>>>>

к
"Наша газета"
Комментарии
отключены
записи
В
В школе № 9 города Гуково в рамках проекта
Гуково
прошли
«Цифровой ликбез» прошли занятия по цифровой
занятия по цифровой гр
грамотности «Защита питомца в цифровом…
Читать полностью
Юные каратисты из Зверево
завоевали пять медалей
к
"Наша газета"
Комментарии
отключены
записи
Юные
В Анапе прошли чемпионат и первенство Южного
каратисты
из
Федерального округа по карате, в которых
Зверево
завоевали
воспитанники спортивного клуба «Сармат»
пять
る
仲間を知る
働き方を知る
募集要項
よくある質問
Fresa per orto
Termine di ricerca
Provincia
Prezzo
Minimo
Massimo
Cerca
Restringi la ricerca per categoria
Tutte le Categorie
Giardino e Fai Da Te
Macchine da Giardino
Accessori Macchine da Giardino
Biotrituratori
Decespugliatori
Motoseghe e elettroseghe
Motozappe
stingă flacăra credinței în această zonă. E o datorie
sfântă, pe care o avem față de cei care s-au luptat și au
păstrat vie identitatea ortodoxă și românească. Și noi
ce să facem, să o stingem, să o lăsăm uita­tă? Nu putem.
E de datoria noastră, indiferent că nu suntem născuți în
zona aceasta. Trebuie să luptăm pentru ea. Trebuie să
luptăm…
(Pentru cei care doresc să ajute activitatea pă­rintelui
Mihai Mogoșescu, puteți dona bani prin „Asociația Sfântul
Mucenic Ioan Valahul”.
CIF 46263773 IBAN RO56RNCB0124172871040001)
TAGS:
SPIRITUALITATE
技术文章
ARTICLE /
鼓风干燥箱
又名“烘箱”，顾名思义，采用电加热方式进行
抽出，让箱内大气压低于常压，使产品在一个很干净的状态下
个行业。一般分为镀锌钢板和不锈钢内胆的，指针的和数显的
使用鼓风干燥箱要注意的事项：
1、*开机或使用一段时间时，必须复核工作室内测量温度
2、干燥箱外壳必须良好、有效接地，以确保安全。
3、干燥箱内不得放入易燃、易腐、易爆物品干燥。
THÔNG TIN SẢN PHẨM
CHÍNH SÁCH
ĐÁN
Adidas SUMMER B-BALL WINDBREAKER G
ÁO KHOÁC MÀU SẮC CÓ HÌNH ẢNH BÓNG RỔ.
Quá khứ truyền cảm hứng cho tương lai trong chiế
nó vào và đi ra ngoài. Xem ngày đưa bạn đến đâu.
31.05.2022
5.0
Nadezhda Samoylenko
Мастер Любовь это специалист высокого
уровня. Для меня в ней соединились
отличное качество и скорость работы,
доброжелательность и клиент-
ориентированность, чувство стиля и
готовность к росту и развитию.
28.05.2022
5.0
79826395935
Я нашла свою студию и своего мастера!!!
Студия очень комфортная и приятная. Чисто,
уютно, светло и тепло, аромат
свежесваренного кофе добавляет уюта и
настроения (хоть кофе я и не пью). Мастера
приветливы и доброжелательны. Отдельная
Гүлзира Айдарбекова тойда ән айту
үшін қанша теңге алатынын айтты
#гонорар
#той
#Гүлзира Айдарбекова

<<<<

• [What you need to do]
Rewrite every line of the items above, changing "Комментарии" to "Отзывы" each time it occurs and keeping the rest the same.

• [Solution to the exercise]
к
"Наша газета"
Отзывы
отключены
записи
В
В школе № 9 города Гуково в рамках проекта
Гуково
прошли
«Цифровой ликбез» прошли занятия по цифровой
занятия по цифровой гр
грамотности «Защита питомца в цифровом…
Читать полностью
Юные каратисты из Зверево
завоевали пять медалей
к
"Наша газета"
Отзывы
отключены
записи
Юные
В Анапе прошли чемпионат и первенство Южного
каратисты
из
Федерального округа по карате, в которых
Зверево
завоевали
воспитанники спортивного клуба «Сармат»
пять
る
仲間を知る
働き方を知る
募集要項
よくある質問
Fresa per orto
Termine di ricerca
Provincia
Prezzo
Minimo
Massimo
Cerca
Restringi la ricerca per categoria
Tutte le Categorie
Giardino e Fai Da Te
Macchine da Giardino
Accessori Macchine da Giardino
Biotrituratori
Decespugliatori
Motoseghe e elettroseghe
Motozappe
stingă flacăra credinței în această zonă. E o datorie
sfântă, pe care o avem față de cei care s-au luptat și au
păstrat vie identitatea ortodoxă și românească. Și noi
ce să facem, să o stingem, să o lăsăm uita­tă? Nu putem.
E de datoria noastră, indiferent că nu suntem născuți în
zona aceasta. Trebuie să luptăm pentru ea. Trebuie să
luptăm…
(Pentru cei care doresc să ajute activitatea pă­rintelui
Mihai Mogoșescu, puteți dona bani prin „Asociația Sfântul
Mucenic Ioan Valahul”.
CIF 46263773 IBAN RO56RNCB0124172871040001)
TAGS:
SPIRITUALITATE
技术文章
ARTICLE /
鼓风干燥箱
又名“烘箱”，顾名思义，采用电加热方式进行
抽出，让箱内大气压低于常压，使产品在一个很干净的状态下
个行业。一般分为镀锌钢板和不锈钢内胆的，指针的和数显的
使用鼓风干燥箱要注意的事项：
1、*开机或使用一段时间时，必须复核工作室内测量温度
2、干燥箱外壳必须良好、有效接地，以确保安全。
3、干燥箱内不得放入易燃、易腐、易爆物品干燥。
THÔNG TIN SẢN PHẨM
CHÍNH SÁCH
ĐÁN
Adidas SUMMER B-BALL WINDBREAKER G
ÁO KHOÁC MÀU SẮC CÓ HÌNH ẢNH BÓNG RỔ.
Quá khứ truyền cảm hứng cho tương lai trong chiế
nó vào và đi ra ngoài. Xem ngày đưa bạn đến đâu.
31.05.2022
5.0
Nadezhda Samoylenko
Мастер Любовь это специалист высокого
уровня. Для меня в ней соединились
отличное качество и скорость работы,
доброжелательность и клиент-
ориентированность, чувство стиля и
готовность к росту и развитию.
28.05.2022
5.0
79826395935
Я нашла свою студию и своего мастера!!!
Студия очень комфортная и приятная. Чисто,
уютно, светло и тепло, аромат
свежесваренного кофе добавляет уюта и
настроения (хоть кофе я и не пью). Мастера
приветливы и доброжелательны. Отдельная
Гүлзира Айдарбекова тойда ән айту
үшін қанша теңге алатынын айтты
#гонорар
#той
#Гүлзира Айдарбекова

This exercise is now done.